EXERCISE INPUTS section start
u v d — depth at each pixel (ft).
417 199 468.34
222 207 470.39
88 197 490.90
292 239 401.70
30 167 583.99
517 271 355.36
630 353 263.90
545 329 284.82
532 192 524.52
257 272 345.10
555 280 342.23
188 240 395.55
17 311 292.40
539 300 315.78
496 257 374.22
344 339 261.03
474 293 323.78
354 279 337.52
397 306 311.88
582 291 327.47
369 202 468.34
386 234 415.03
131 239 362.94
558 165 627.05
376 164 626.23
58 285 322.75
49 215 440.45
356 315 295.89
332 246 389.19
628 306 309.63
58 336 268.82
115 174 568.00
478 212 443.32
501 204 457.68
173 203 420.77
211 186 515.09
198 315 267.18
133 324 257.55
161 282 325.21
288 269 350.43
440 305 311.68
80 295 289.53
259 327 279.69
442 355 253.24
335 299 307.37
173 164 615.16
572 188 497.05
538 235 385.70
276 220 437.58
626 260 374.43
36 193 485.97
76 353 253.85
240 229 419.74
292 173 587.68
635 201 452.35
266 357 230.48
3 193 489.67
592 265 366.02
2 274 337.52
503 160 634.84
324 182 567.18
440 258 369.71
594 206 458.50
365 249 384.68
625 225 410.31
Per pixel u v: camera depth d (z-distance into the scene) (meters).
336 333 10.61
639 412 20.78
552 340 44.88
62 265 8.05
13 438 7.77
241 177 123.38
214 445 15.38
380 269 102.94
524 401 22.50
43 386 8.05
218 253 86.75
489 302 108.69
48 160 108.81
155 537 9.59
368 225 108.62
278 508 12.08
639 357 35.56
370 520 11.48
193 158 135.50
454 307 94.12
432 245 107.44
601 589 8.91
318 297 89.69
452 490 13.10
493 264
EXERCISE INPUTS section end
- _ABOUT THIS TASK_
Write out every line, unchanged, from the one containing "218 253 86.75" through the closing line of the data.

- _SOLUTION BELOW_
218 253 86.75
489 302 108.69
48 160 108.81
155 537 9.59
368 225 108.62
278 508 12.08
639 357 35.56
370 520 11.48
193 158 135.50
454 307 94.12
432 245 107.44
601 589 8.91
318 297 89.69
452 490 13.10
493 264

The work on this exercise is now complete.